Alors que les Américains ont mis le pied sur le territoire français depuis la mi-1917, des hommes de la 77e DI arrivent par Florent-en-Argonne, bourgade située au Nord-Est de Ste-Menehould (Marne), à hauteur et à une trentaine de kilomètres à l'Ouest de Verdun. C'est là-bas que, dans un premier temps, ils se positionneront, pour ensuite infiltrer la forêt avoisinante, et en chasser l'envahisseur.
C'est également en ce lieu du Nord-Est de la France que ces hommes auront rendez-vous avec l'Histoire. Plusieurs soldats obtiendront, pour leurs faits d'armes, les plus hautes distinctions militaires américaines.

:: TÂCHES À RÉALISER ::
1) Réécrivez sous forme de liste le paragraphe du texte source qui commence par « Alors que les Américains », en gardant ses faits principaux.
2) Répondez à ces questions sur le texte source :
(a) Depuis quand les Américains sont-ils sur le territoire français ?
(b) Par quelle bourgade arrivent les hommes de la 77e DI ?
(c) Qu'obtiendront plusieurs soldats pour leurs faits d'armes ?
3) Recopiez le texte source depuis « Alors que les » jusqu'à « en chasser l'envahisseur. » inclus.
Vous n'aurez pas besoin des enregistrements.

:: EXTRAIT DE DONNÉES ::
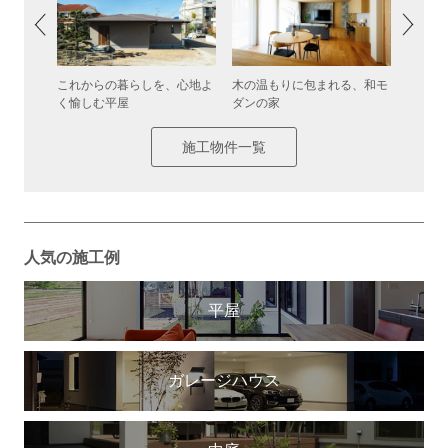
込む開放
これからの暮らしを、心地よ
木の温もりに包まれる、和モ
余白を
く愉しむ平屋
ダンの家
な住ま
施工物件一覧
人気の施工例
平屋
ガレージハウス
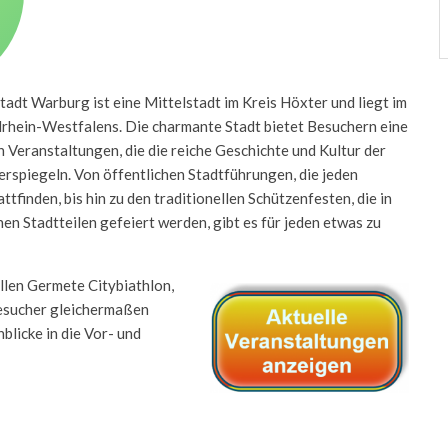
adt Warburg ist eine Mittelstadt im Kreis Höxter und liegt im
rhein-Westfalens. Die charmante Stadt bietet Besuchern eine
n Veranstaltungen, die die reiche Geschichte und Kultur der
rspiegeln. Von öffentlichen Stadtführungen, die jeden
ttfinden, bis hin zu den traditionellen Schützenfesten, die in
en Stadtteilen gefeiert werden, gibt es für jeden etwas zu
llen Germete Citybiathlon,
Besucher gleichermaßen
blicke in die Vor- und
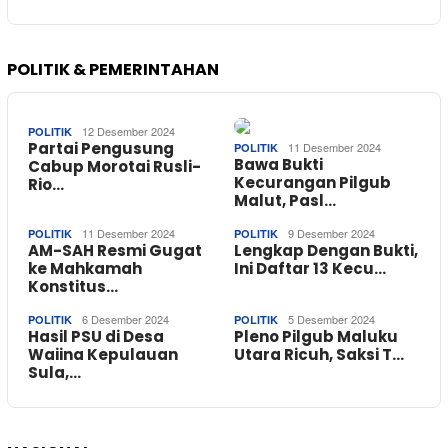
POLITIK & PEMERINTAHAN
12 Desember 2024
POLITIK
Partai Pengusung
11 Desember 2024
POLITIK
Bawa Bukti
Cabup Morotai Rusli-
Kecurangan Pilgub
Rio…
Malut, Pasl…
11 Desember 2024
9 Desember 2024
POLITIK
POLITIK
AM-SAH Resmi Gugat
Lengkap Dengan Bukti,
ke Mahkamah
Ini Daftar 13 Kecu…
Konstitus…
6 Desember 2024
5 Desember 2024
POLITIK
POLITIK
Hasil PSU di Desa
Pleno Pilgub Maluku
Waiina Kepulauan
Utara Ricuh, Saksi T…
Sula,…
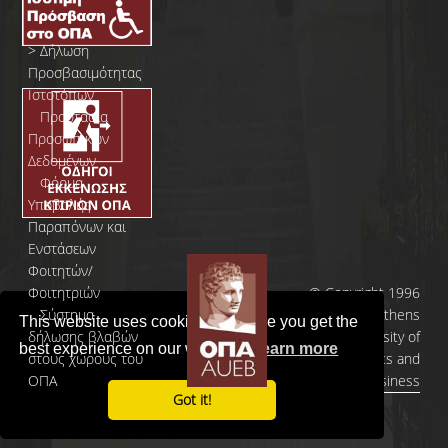
>
Δήλωση
Προσβασιμότητας
Ιστοτόπων
>
Προστασία
Προσωπικών
Δεδομένων
>
Φόρμα
Yποβολής
Παραπόνων και
Ενστάσεων
Φοιτητών/
Φοιτητριών
© Copyright 1996
>
Σύστημα
- 2026 | Athens
This website uses cookies to ensure you get the
δήλωσης βλαβών
University of
best experience on our website.
Learn more
στους χώρους του
Economics and
ΟΠΑ
Business
Got it!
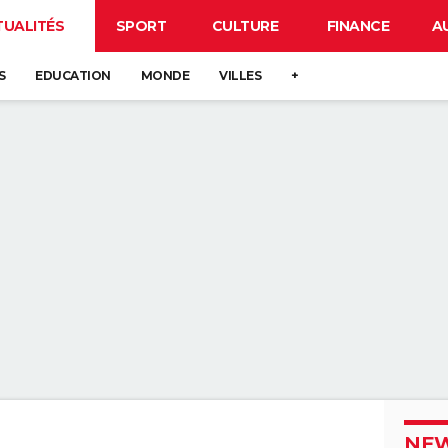
TUALITÉS
SPORT
CULTURE
FINANCE
A
S
EDUCATION
MONDE
VILLES
+
NEW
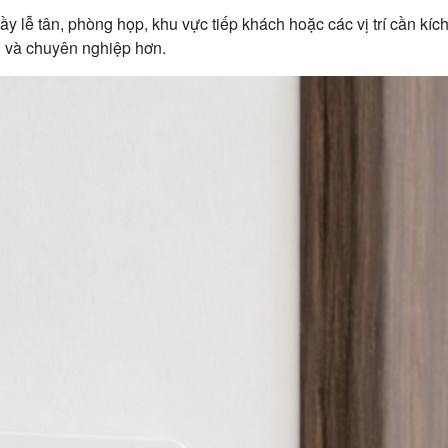
ầy lễ tân, phòng họp, khu vực tiếp khách hoặc các vị trí cần k
 và chuyên nghiệp hơn.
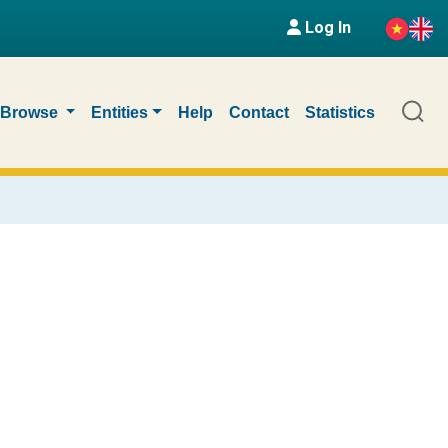
Log In
Browse
Entities
Help
Contact
Statistics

:: LISTE DES RÉPONSES ::
1)
- Les Américains sont en France depuis la mi-1917.
- Des hommes de la 77e DI arrivent par Florent-en-Argonne.
- Ce bourg se trouve au Nord-Est de Ste-Menehould (Marne), à une trentaine de kilomètres à l'Ouest de Verdun.
- Ils s'y installent d'abord.
- Ils entrent ensuite dans la forêt voisine pour en chasser l'envahisseur.

2)
(a) Depuis la mi-1917.
(b) Par Florent-en-Argonne.
(c) Les plus hautes distinctions militaires américaines.

3)
Alors que les Américains ont mis le pied sur le territoire français depuis la mi-1917, des hommes de la 77e DI arrivent par Florent-en-Argonne, bourgade située au Nord-Est de Ste-Menehould (Marne), à hauteur et à une trentaine de kilomètres à l'Ouest de Verdun. C'est là-bas que, dans un premier temps, ils se positionneront, pour ensuite infiltrer la forêt avoisinante, et en chasser l'envahisseur.